本文:
★ ★ ★
経常収支の結果は以下のようになっています。

2021年06月
貿易収支:76億1,830万ドル
サービス収支: -9億4,690万ドル
第1次所得収支:25億2,580万ドル
第2次所得収支:-3億5,300万ドル
 
経常収支:88億4,690万ドル
(経常収支は上記4つの項目の合計です)

⇒参照・引用元:『韓国銀行』公式サイト「2021年6月の国際収支(暫定)」

経常収支は「88.5億ドル」と大きめの黒字です。コロナ禍に沈んだ2020年の経常収支の月額平均は「62億7,300万ドル」ですから、昨年からは確かに回復しています。

しかし、なぜこのように経常収支が大きくなったのでしょうか。

サービス収支はいつものようにマイナスになり(それでも外国との人の移動が制限されているためコロナ前から比べるとまだマイナスは小さく済んでいます)、第1次所得収支もいつもどおりの金額に戻りました。

第2次所得収支は小さな赤字で、これまた韓国では通常運転です。

つまり06月の経常収支が大きくなったのは、貿易収支が「76億1,830万ドル」と大きかったからです(前月は63億6,740万ドル)。

貿易収支の中身は以下のようになっています。
★ ★ ★
提供データ:
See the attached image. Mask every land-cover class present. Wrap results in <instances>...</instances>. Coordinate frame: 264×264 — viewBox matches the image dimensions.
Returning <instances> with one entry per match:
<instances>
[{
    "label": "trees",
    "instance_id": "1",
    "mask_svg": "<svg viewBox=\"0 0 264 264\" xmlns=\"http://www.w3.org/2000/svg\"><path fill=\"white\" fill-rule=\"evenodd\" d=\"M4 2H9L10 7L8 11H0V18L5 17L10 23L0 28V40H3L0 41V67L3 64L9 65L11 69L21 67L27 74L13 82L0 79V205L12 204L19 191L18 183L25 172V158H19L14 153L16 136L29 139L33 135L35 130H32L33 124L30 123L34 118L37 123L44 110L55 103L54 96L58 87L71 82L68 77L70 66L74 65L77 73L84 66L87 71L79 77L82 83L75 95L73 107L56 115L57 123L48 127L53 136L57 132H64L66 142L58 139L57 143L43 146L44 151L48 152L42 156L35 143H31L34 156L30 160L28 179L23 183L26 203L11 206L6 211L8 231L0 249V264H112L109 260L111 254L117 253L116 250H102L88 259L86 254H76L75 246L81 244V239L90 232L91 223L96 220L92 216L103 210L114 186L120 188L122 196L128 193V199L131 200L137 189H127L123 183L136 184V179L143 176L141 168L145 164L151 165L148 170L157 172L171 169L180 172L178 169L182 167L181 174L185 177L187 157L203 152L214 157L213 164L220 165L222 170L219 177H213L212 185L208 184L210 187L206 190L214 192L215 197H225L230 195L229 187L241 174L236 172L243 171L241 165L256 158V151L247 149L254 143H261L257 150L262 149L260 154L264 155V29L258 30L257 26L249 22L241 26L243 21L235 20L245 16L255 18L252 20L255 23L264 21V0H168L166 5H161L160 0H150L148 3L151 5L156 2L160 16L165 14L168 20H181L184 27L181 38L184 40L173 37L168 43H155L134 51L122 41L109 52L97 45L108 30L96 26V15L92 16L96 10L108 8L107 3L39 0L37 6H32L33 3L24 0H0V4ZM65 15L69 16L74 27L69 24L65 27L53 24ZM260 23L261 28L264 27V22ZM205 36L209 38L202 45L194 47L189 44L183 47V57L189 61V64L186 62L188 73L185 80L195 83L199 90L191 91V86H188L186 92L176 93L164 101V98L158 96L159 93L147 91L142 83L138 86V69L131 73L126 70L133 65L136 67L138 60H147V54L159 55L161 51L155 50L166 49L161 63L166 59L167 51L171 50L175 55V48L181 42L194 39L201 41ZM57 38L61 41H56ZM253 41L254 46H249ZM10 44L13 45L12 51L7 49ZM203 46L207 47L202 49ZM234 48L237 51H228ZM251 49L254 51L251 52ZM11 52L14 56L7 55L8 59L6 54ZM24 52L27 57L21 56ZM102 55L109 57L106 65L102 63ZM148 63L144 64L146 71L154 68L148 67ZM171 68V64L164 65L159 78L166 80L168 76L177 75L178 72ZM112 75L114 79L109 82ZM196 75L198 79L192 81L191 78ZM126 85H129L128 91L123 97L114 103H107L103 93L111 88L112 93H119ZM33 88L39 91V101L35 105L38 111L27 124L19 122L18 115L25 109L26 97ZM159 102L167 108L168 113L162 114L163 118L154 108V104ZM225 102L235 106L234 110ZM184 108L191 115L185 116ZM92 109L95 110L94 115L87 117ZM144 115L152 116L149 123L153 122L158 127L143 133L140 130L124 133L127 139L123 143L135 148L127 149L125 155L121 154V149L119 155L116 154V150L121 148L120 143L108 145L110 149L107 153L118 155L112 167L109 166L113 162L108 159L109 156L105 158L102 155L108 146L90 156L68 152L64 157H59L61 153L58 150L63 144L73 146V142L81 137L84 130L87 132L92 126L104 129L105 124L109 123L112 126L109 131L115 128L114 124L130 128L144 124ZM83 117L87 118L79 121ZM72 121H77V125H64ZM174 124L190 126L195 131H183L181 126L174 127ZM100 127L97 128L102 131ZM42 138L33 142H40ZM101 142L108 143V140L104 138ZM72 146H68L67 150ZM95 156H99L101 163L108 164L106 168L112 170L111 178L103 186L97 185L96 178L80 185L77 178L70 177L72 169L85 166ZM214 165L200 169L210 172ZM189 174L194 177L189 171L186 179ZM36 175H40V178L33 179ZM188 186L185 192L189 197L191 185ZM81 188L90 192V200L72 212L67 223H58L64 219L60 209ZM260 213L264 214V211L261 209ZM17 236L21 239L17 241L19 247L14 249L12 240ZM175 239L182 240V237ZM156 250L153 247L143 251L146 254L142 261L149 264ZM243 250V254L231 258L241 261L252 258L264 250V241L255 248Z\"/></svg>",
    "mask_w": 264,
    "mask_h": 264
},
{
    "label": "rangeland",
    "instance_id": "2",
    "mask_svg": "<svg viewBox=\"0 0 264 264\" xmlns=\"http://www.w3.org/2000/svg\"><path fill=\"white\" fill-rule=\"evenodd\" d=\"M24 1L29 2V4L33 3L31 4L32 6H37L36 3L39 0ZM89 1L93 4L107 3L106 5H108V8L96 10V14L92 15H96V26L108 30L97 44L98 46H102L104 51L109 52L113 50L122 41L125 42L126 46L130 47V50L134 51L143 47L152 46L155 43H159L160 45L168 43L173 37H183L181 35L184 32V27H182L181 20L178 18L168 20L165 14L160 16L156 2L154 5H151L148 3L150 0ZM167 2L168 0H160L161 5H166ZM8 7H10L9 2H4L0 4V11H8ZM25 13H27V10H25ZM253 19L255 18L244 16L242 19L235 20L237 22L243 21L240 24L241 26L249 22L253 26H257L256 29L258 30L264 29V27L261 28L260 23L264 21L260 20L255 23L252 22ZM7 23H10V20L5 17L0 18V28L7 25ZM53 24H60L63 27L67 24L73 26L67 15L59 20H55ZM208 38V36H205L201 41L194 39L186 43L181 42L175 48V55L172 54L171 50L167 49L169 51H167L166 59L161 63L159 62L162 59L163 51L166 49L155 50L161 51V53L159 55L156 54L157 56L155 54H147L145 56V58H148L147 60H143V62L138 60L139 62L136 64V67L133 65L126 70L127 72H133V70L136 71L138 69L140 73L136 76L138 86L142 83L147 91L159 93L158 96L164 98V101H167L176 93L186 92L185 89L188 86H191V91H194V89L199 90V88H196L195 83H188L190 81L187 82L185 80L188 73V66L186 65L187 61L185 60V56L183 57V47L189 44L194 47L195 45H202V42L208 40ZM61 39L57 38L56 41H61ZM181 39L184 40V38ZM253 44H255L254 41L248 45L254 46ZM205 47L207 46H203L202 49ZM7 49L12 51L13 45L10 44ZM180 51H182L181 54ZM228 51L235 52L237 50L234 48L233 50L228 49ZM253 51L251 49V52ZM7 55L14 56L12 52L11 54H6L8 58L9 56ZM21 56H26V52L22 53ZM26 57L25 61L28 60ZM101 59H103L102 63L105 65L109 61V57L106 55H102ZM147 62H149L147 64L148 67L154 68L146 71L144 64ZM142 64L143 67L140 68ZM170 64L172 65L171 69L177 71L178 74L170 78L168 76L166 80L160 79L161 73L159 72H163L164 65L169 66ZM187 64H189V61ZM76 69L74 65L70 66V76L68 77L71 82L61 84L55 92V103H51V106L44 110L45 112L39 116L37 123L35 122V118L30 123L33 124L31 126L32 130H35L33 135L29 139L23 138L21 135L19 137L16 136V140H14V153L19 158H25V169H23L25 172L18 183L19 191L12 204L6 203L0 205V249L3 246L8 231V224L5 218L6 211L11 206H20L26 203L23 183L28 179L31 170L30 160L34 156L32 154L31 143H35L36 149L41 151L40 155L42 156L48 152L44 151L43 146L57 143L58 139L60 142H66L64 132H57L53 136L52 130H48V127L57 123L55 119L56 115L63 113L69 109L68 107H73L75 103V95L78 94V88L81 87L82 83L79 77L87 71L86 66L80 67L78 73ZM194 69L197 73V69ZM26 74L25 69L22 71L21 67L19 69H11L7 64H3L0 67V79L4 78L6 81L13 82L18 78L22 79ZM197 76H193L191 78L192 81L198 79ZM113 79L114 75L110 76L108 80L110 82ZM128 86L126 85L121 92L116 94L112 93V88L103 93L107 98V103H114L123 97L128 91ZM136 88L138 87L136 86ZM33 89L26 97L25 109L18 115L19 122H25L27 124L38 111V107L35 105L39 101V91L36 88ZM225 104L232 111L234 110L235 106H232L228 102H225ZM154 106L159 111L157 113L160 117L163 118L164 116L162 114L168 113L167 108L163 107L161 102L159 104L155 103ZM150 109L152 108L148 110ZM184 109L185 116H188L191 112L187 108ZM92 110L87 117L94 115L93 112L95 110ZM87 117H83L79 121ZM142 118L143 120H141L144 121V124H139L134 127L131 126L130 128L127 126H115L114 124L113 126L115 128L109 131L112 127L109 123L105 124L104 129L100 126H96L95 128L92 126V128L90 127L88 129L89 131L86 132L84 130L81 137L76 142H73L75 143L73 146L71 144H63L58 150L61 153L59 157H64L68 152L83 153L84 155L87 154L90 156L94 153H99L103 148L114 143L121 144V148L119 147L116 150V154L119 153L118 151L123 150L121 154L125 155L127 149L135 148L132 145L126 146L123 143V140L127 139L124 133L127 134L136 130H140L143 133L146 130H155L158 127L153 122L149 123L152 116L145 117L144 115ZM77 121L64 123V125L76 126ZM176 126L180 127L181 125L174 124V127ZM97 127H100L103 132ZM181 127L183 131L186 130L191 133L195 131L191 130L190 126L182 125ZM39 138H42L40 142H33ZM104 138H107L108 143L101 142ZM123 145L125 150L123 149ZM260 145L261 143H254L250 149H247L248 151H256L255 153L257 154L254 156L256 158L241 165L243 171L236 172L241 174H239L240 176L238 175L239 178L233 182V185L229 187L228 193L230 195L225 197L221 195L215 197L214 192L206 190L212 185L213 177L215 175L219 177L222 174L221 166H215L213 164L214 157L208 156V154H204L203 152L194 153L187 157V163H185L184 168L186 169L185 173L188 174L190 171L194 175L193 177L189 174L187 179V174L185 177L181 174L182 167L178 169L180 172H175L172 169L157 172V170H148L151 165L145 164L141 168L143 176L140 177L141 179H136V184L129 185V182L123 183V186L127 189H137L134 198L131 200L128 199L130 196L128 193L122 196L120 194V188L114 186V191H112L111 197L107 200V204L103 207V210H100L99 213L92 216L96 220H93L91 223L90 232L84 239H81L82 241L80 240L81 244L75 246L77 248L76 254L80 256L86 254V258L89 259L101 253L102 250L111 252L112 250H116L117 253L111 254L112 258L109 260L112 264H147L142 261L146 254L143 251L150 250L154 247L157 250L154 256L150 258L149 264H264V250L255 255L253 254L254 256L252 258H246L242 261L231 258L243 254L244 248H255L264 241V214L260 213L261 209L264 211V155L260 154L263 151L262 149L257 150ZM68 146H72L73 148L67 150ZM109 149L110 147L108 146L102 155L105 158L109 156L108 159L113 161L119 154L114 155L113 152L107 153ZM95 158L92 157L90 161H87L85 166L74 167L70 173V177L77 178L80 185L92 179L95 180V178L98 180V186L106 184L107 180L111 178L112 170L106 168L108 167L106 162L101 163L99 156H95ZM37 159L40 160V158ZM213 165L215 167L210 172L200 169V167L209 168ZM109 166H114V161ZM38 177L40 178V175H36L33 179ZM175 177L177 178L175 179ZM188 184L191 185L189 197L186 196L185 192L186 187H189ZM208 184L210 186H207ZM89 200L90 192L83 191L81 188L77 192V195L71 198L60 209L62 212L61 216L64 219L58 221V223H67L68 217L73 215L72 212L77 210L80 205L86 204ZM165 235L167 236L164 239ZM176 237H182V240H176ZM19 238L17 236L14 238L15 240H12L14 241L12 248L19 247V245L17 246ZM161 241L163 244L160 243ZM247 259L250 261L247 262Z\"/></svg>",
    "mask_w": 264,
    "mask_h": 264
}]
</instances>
★ ★ ★
解くべき課題:
1 - 本文によると、2021年6月の前月の貿易収支はいくらでしたか。
2 - 本文の「経常収支の結果は以下のようになっています。」から「からは確かに回復しています。」まで(両端を含む)を、「韓国銀行」を「中央銀行」に置き換えて書き直してください。
3 - 本文で、経常収支を合計として構成する項目をすべて挙げてください。

課題別の結果:
1 - 63億6,740万ドルです。

2 -
経常収支の結果は以下のようになっています。

2021年06月
貿易収支:76億1,830万ドル
サービス収支: -9億4,690万ドル
第1次所得収支:25億2,580万ドル
第2次所得収支:-3億5,300万ドル
 
経常収支:88億4,690万ドル
(経常収支は上記4つの項目の合計です)

⇒参照・引用元:『中央銀行』公式サイト「2021年6月の国際収支(暫定)」

経常収支は「88.5億ドル」と大きめの黒字です。コロナ禍に沈んだ2020年の経常収支の月額平均は「62億7,300万ドル」ですから、昨年からは確かに回復しています。

3 - 貿易収支、サービス収支、第1次所得収支、第2次所得収支